Le dimanche 15 mars 2009

ÉconomieSociétéQuébec

Crise artificielle de la médecine

Par Jean-Pierre Plourde

Pourquoi la moitié des dépenses de construction des deux méga-hôpitaux iront à la seule institution anglophone alors qu’elle exportera une grande partie de ses diplômés subventionnés par nos impôts? C’est suicidaire, somme-nous si riche que cela?

J’ai trouvé ce texte de Joseph Facal dans le journal de Québec du 9 mars 2009, p. 16. Je le trouve très à propos.

Si l’on pouvait rapatrier tous nos impôts et les placer dans les bras de levier qui favorisent notre développement, on ne serait pas en manque de médecin.

Pourquoi financer de nos impôts des médecins qui vont pratiquer hors Québec?

Pourquoi la moitié des dépenses de construction des deux méga-hôpitaux iront à la seule institution anglophone alors qu’elle exportera une grande partie de ses diplômés subventionnés par nos impôts?

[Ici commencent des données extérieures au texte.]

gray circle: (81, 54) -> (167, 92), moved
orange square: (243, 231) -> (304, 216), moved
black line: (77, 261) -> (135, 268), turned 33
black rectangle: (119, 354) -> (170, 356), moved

C’est suicidaire, somme-nous si riche que cela?

On vient nous dire ensuite que les Québécois sont racistes et non accueillants, ce n’est rien d’autre que de la propagande et de la désinformation qui cache une toute autre vérité…

Qu’est-ce qu’on attend!

Voici donc le texte de M. Facal.


Une baignoire sans bouchon

Par Joseph Facal

Ma chronique du 2 mars dernier m’a valu un courriel si abondant et si plein d’émotions que je dois y revenir.

Au Québec, il est souvent difficile d’avoir accès à un médecin, et ce, pour plusieurs raisons. L’une est que les jeunes médecins, souvent des femmes, travaillent moins d’heures que la génération précédente parce qu’ils veulent une vie plus équilibrée. Bravo!

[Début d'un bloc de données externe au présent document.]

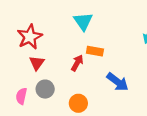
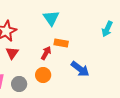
gray circle: (45, 89) -> (19, 84), moved
orange circle: (78, 103) -> (43, 75), moved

Une autre raison est que, chaque année, plus de médecin quittent le Québec qu’il en arrive de l’extérieur. En proportion de leur nombre, l’exode des médecins est deux fois plus élevé au Québec qu’en Ontario.

Fausses Raisons

On explique souvent ces départs en disant que le Québec n’offre pas aux médecins des conditions de travail et des des revenus suffisants pour les retenir. C’est vrai qu’ils gagnent moins ici qu’ailleurs au Canada.

Mais, si l’argent était le nœud du problème, les départs se feraient grosso modo dans les mêmes proportions pour les diplômés des quatre facultés de médecine du Québec. Or, les chiffres montrent que les départs sont astronomiquement plus élevés chez les médecins passés par McGill.

Un médecin peut partir à deux moments : il peut quitter aussitôt son doctorat en médecine obtenu, s’il décide de ne pas se spécialiser ou de se spécialiser ailleurs, ou il peut quitter une fois sa spécialisation terminée, lorsqu’il doit décider de son lieu de pratique professionnelle.

Dans le premier cas, les chiffres de la Canadian Medical Education Statistics pour la période de 1996-2004 montrent un exode annuel moyen de 47,6% pour McGill comparativement à 1.0% à Laval, 1,3% à Sherbrooke et 2.1% à l’UQAM..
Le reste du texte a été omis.